Wednesday 17 May 2017

Hands On Originals and Ashers Baking.

An interesting week in commercial religion.

In the United Kingdom, it has been confirmed that Ashers Baking, and the family who own it, will be taking their case to the Supreme Court, having been unsuccessful in the NI County Court and Court of Appeal. If initial arguments before the Supreme Court are accepted, the case will be heard in October 2017. The Christian Legal Institute is supporting the appeal, which it will be recalled turned on the refusal by a bakers to make a cake celebrating same-sex marriage, on the basis that to do so would be incompatible with their religious beliefs. 

Ashers raises two important issues for commercial religion, only one of which has received much in the way of discussion so far. Firstly, to what extent can claims to manifest religion under ECHR Article 9 be raised by human traders and service providers, despite their working in the commercial sphere? The NI County Court, and NI Court of Appeal, recognised that such claims can be brought, but found restrictions justified by reference to Article 9(2), and in particular the rights of others. This balancing issue is likely to remain an important part of any substantive Supreme Court hearing. Secondly, to what extent can for-profit limited liability companies claim religious rights under Article 9? The County Court very briefly dismissed this, with Brownlie J citing Kustannus Oy Vapaa and Others v Finland as evidence that "it has long been recognized in Convention jurisprudence that a limited company cannot invoke Article 9 rights" (at para.98). Kustannus does not support this, as it is clear that not for profit limited companies with religious objects are capable of invoking Article 9, but it does support the idea that a "profit-making corporate body" cannot invoke Article 9. There is not, however, a strong line of authority on this point either before Kustannus or since. The issue was not discussed at all by the Court of Appeal, and it will be interesting to see if it is developed in the Supreme Court. 
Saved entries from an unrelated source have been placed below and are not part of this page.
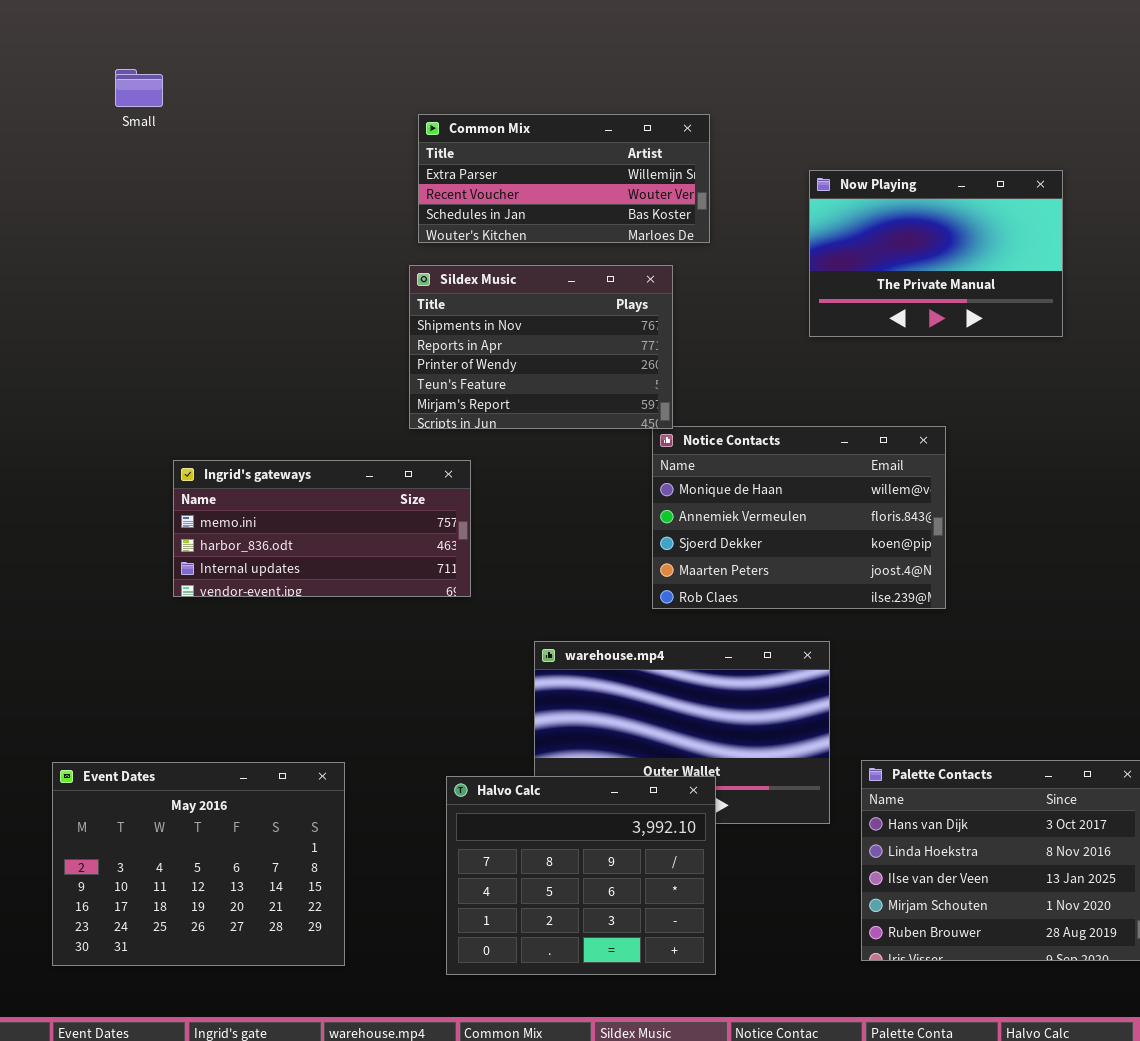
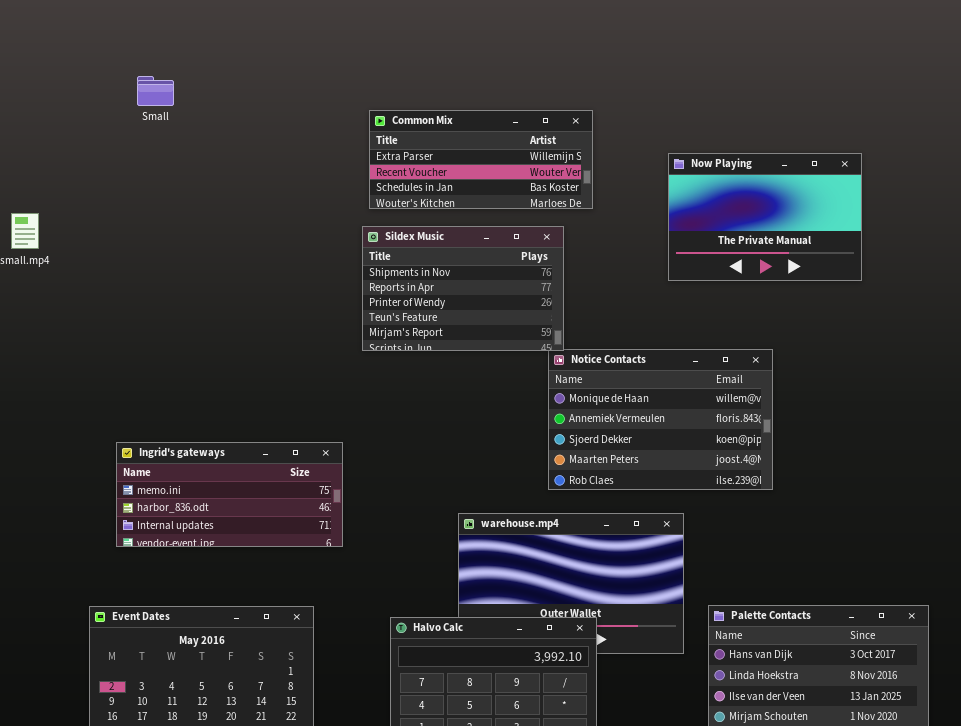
Ingrid's gateways: [173,460,471,597] -> [116,442,343,547], moved

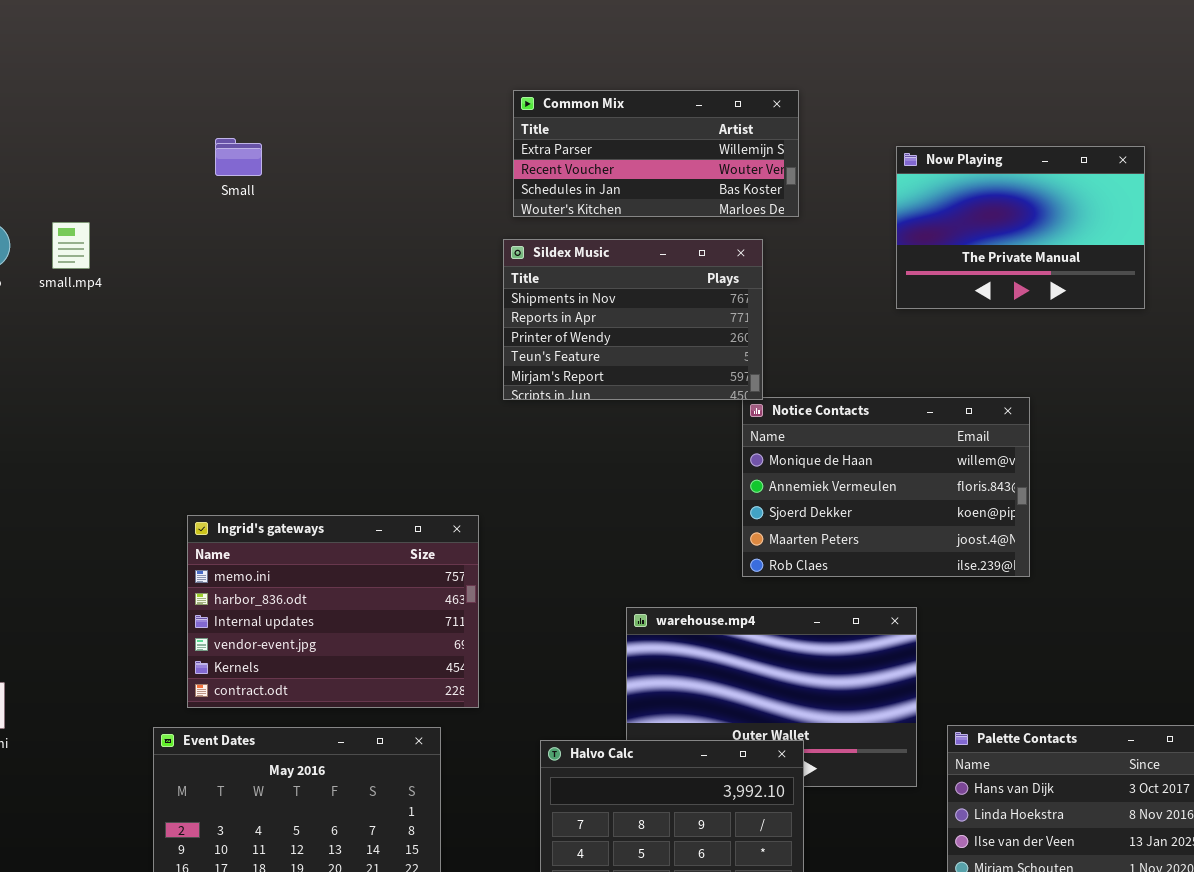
Small: [137,76,174,106] -> [215,138,262,176], moved
Ingrid's gateways: [116,442,343,547] -> [187,515,479,708], resized

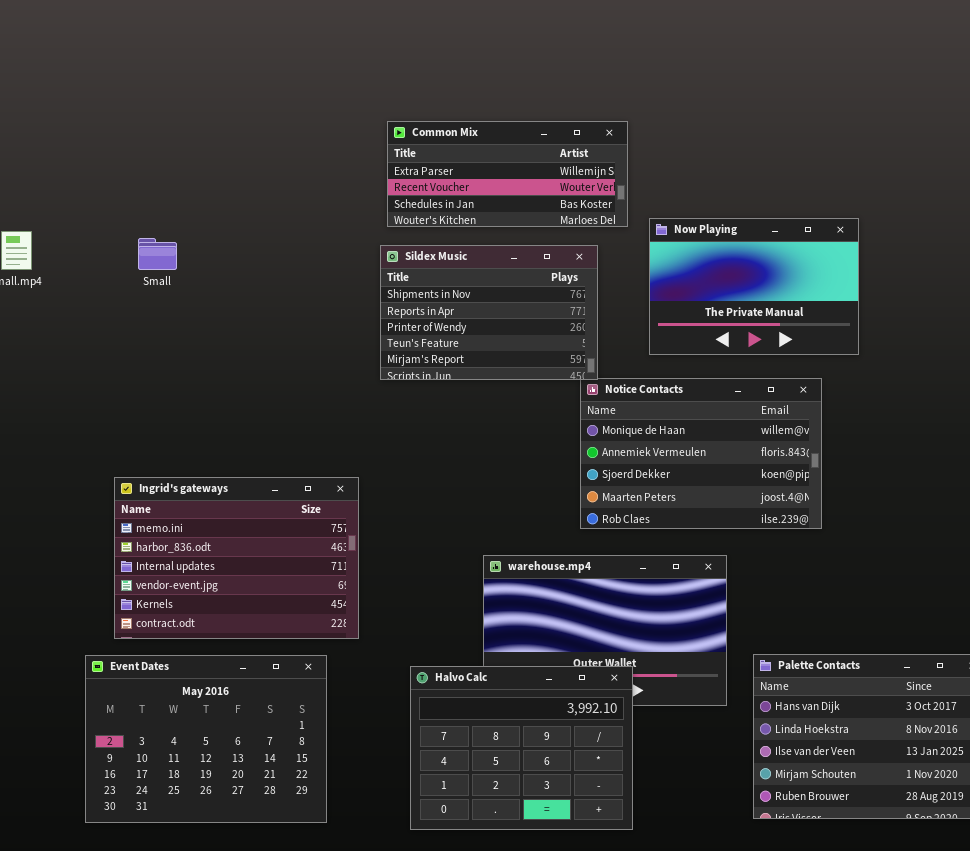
Small: [215,138,262,176] -> [138,238,177,270], moved
Now Playing: [896,146,1145,309] -> [649,218,859,355], moved

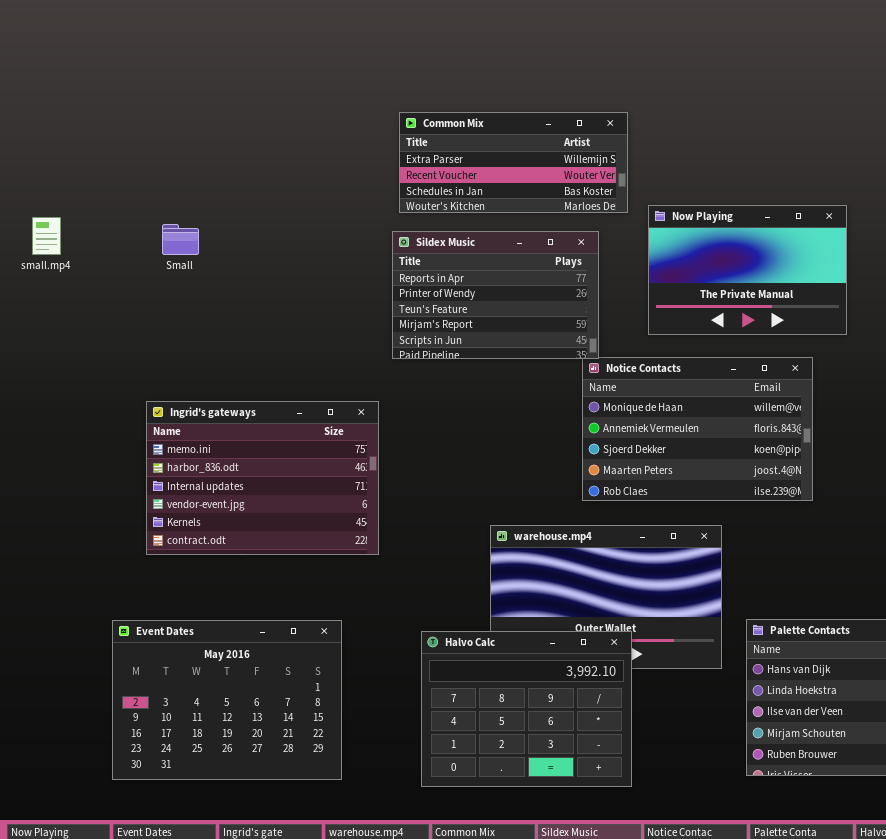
Sildex Music: [380,245,598,380] -> [392,231,599,359], scrolled down 1 row
Ingrid's gateways: [114,477,359,639] -> [146,401,379,555], moved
One argument put to the NICA was that Ashers and its owners would, if required to provide the decorated cake requested, be forced to speak contrary to their religious beliefs. The Canadian case of Brockie v Ontario Human Rights Commission [2002] 222 DLR (4th) 174 was discussed, but it was not seen as applying to the UK scene, and to this case in particular. A recent US case, supported by the Becket Fund, has returned to this idea of commercial provision of expressive services. On the 12th of May, in Lexington Fayette Urban County Human Rights Commission and Aaron Baker for Gay and Lesbian Services Organization v Hands On Originals Inc, the Kentucky Court of Appeals distinguished a printing service asked to print slogans on t-shirts from a bakery asked to bake a generic cake which would be used to celebrate a same-sex marriage (citing Craig v Masterpiece Cakeshop Inc, 370 P.3d 272). Kramer CJ for the Court of Appeals stressed the expressive nature of the service requested, printing t-shirts with slogans for the Lexington Pride Festival, concluding "Nothing in the fairness ordinance prohibits HOO, a private business, from engaging in viewpoint or message censorship. Thus, although the menu of services HOO provides to the public is accordingly limited, and censors certain points of view, it is the same limited menu HOO offers to every customer and is not, therefore, prohibited by the fairness ordinance". If the distinction drawn between Craig and Hands On Originals becomes important in the Supreme Court, then the icing on the cake may become more than a mere ornament to the case.